The Queensland mango season is about to start, so it's time to think about how you can make them a feature of your summer menu. There are lots of different varieties to choose from - my preference is the more acidic varieties because I like to use them in savoury dishes. The Kensington Pride (aka Bowen) mango remains the most poular breed among Australian consumers. The Calypso (pictured) a breed developed in Queensland is a cross between the Kensington Pride and a Florida Red Blush variety that gives it a distinctive red/pink blush. It has a smaller seed and firm, sweet fibreless flesh which makes it excellent for salads and cooking. Other varieties include the Honey Gold - very sweet and good in smoothies or with ice cream; the R2E2; Keitt and the Kent. 67% of Australia's mangoes are grown in North Queensland and the season runs from late November to March.
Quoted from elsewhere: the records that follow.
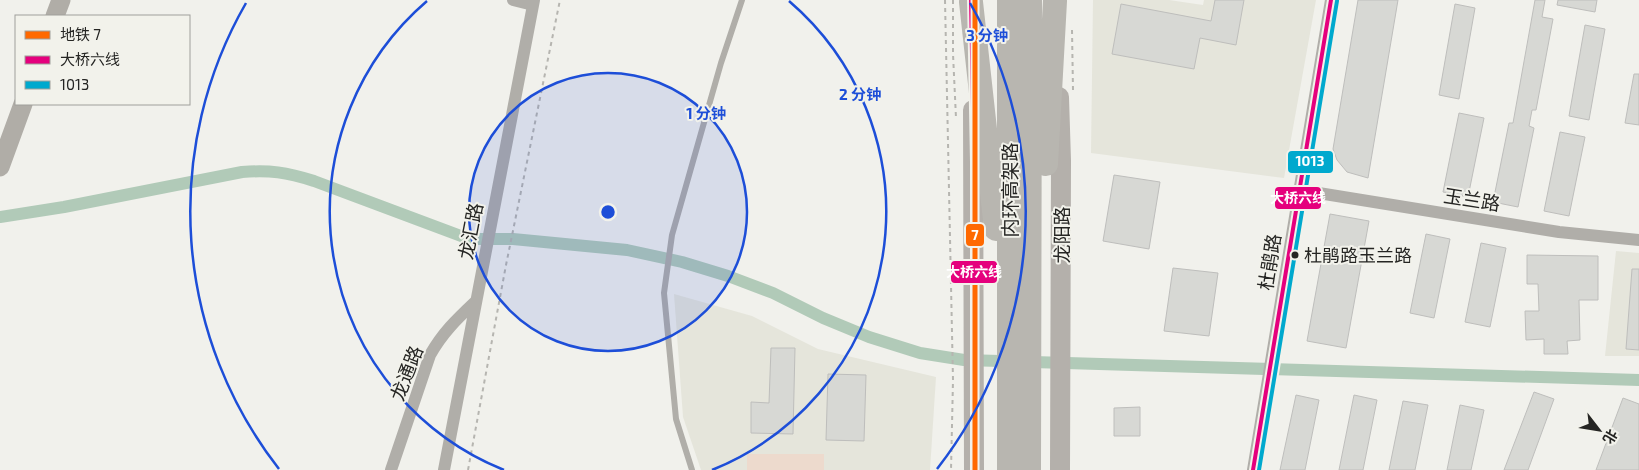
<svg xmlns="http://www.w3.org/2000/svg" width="1639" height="470" viewBox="0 0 1639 470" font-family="'Exo 2','Noto Sans SC',sans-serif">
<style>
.built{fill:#e5e5db}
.green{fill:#eddacd}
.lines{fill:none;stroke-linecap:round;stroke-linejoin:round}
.canal{stroke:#b1cab8;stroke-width:12}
.building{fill:#d7d8d4;stroke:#bebebc}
.path{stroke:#b6b5b0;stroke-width:2;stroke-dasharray:4 4;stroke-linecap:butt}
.lane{stroke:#b0aea9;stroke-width:6}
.street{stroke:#b0aea9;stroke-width:12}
.secondary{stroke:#b0ada7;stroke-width:19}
.primary{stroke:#b4b0ab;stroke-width:20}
.highway{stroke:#b8b6b0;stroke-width:24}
.bus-1-casing{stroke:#f2f2eb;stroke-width:8}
.bus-2-casing{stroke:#f2f2eb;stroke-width:8}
.bus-1{stroke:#e5007d;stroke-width:4}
.bus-2{stroke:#00a9ce;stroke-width:4}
.metro-1-casing{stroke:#f2f2eb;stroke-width:9}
.metro-1{stroke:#ff6900;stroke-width:5}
.ring{fill:none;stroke:#1d4ed8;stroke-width:2.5}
.bus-dot{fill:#252523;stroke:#f2f2eb;stroke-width:2}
.labels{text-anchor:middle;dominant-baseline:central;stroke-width:4;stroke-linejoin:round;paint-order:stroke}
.bus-label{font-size:18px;fill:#252523;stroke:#f2f2eb;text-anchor:start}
.street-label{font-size:19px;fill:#252523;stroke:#f2f2eb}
.centre{fill:#1d4ed8;stroke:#f2f2eb;stroke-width:2.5}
.ring-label{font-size:15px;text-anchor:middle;font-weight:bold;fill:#1d4ed8;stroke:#f2f2eb;stroke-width:4;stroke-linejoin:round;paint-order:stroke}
.line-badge{stroke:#f2f2eb;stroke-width:2}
.badge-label{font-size:14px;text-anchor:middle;font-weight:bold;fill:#fff}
</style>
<rect width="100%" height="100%" fill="#f1f1ec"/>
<path class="built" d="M1093,0H1169L1203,5L1204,0H1316L1284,178L1091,153Z
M1616,251L1639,253V356H1605Z
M674,294L752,316L818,349L936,377L930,470H701L683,417Z"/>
<path class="green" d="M747,454H824V470H747Z"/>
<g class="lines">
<path class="canal" d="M0,217L64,207L242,172C270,170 286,172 314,181L469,239H513L627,250L682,262L728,276L773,293L823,318L869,337L920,353L964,360L1639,380"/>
</g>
<path class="building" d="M1215,0H1244L1236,45L1200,38L1194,69L1112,54L1121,4L1211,21Z
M1358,0H1398L1368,178L1347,172L1337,160L1333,149Z
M1535,0H1545L1542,17L1553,19L1536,110H1532L1529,126L1534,128L1518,207L1493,202L1509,123H1513Z
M1558,0H1597L1595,12L1557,5Z
M1455,4L1475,8L1459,99L1439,95Z
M1585,25L1605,29L1589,120L1569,116Z
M1634,74H1639V125L1625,123Z
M1459,113L1484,118L1468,197L1443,192Z
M1560,132L1585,137L1569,216L1544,211Z
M1114,175L1160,182L1149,249L1103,241Z
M1330,214L1369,221L1346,348L1307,341Z
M1426,234L1450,239L1434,318L1410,313Z
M1481,243L1506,248L1490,327L1465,322Z
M1527,255L1598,256V300H1579L1580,340L1567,341L1568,354H1544V339L1526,340L1525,311H1539L1538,284H1527Z
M1173,268L1218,273L1209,336L1164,331Z
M1632,269H1639V350L1626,349Z
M771,348H795L793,434L751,433V402L769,403Z
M828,374L866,375L864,441L826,440Z
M1534,392L1554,399L1528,470H1504Z
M1296,395L1319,400L1305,470H1280Z
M1354,395L1377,400L1363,470H1339Z
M1623,398L1639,404V470H1596Z
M1403,401L1428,405L1415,470H1389Z
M1460,405L1484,410L1471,470H1447Z
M1140,407V436H1114V408Z"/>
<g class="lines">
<path class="path" d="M945,0L953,380L951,470
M953,0V54L956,118
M1072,30L1073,90
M468,470L506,265L560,0"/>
<path class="lane" d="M692,470L676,419L664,293L672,235L721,63L742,0"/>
<path class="street" d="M513,0L533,5
M1300,190L1559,232L1639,240
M391,470L430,355C443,332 457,319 476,301
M444,470L534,0
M1253,470L1331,0"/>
<path class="secondary" d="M55,16L61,0
M0,167L23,104"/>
<path class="primary" d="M1059,97L1061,161L1060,470
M973,110L974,470"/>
<path class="highway" d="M1009,0V470
M971,2L996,229
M1046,164L1055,1
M1029,470L1030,0"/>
<g class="bus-1-casing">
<path id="bus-1" d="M971,0L974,162V470
M1253,470L1331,0"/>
</g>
<g class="bus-2-casing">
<path id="bus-2" d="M1259,470L1337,1"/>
</g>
<use href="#bus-1" class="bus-1"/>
<use href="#bus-2" class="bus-2"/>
<g class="metro-1-casing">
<path id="metro-1" d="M975,0V470"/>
</g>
<use href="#metro-1" class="metro-1"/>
</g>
<circle cx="608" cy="212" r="139" fill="#1d4ed8" fill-opacity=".12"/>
<g class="ring">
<circle cx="608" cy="212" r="139"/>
<path d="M504 470A278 278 0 0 1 427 1M789 1A278 278 0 0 1 712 470"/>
<path d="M279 469A418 418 0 0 1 246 3M970 3A418 418 0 0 1 937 469"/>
</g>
<circle class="bus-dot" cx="1295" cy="255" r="4.5"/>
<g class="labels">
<g class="bus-label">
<text x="1304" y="255">杜鹃路玉兰路</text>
</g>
<g class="street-label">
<text transform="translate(1009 190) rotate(-90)">内环高架路</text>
<text transform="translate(1472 199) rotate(9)">玉兰路</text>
<text transform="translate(470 231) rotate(-79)">龙汇路</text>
<text transform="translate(1061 235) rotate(-90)">龙阳路</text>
<text transform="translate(1269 262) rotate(-81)">杜鹃路</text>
<text transform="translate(406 373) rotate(-69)">龙通路</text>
</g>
</g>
<circle cx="608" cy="212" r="8" class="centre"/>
<g class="ring-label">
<text x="987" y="41">3 分钟</text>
<text x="860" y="100">2 分钟</text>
<text x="706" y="119">1 分钟</text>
</g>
<g class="line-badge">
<rect x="1287" y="150" width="47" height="24" rx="5" fill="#00a9ce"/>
<rect x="1274" y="186" width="48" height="24" rx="5" fill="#e5007d"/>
<rect x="965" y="223" width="20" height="24" rx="5" fill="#ff6900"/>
<rect x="950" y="260" width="48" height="24" rx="5" fill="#e5007d"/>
</g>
<g class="badge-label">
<text x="1310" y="166">1013</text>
<text x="1298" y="203">大桥六线</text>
<text x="975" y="240">7</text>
<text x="974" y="277">大桥六线</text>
</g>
<rect x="15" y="15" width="175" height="90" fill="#f2f2eb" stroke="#a0a09b"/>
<rect x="25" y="31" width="25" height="8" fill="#ff6900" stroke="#a0a09b"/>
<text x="60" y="40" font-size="15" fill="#252523">地铁 7</text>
<rect x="25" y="56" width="25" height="8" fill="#e5007d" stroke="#a0a09b"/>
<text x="60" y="65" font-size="15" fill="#252523">大桥六线</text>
<rect x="25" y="81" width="25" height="8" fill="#00a9ce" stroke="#a0a09b"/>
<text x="60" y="90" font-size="15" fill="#252523">1013</text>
<g transform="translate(1599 430) rotate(121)" stroke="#f2f2eb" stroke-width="4" paint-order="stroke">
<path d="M0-4L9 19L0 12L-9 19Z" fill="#252523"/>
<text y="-8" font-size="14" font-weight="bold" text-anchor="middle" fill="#252523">北</text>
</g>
</svg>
Choosing a good mango is relatively simple. You use your nose. You can usually tell the perfectly ripe mango by how it smells. Give it a good sniff - the aroma should be strong but sweet. After choosing a ripe mango, store it in the refrigerator and eat it within three days.
Macadamia nut parfait with caramelized mango
Serves 6
Ingredients
100g roasted macadamia nuts
100g roasted macadamia nuts
1 vanilla pod
175 ml milk
2 egg yolks
50g caster sugar
1 dessertspoon honey
200ml whipped cream
2 whipped egg whites
2 Honey Gold mangoes cut into slices
4 dessertspoons castor sugar
Method
Split vanilla bean and heat with milk.
Cream egg yolks and sugar and then slowly add vanilla milk.
Heat in a heavy based pot on low until mix lightly coats the back of a spoon.
Remove from heat and cool.
Remove vanilla bean.
When cool, add whipped cream, honey, egg whites and 75g of macadamia nuts. Fold lightly.
Pour into 6 moulds, cover and place in freezer overnight.
To unmould, run around edge with a pairing knife or dip quickly into boiling water.
Turn out onto plates.
Sprinkle sliced mango with castor sugar and place under a hot grill until caramelized.
Allow to cool and place next to each parfait.
Garnish with macadamia nuts.
mangoes are amazing this season! used in an easy salad with avocado, crispy bacon and toasted almonds - the perfect accompaniment to a summer bbq.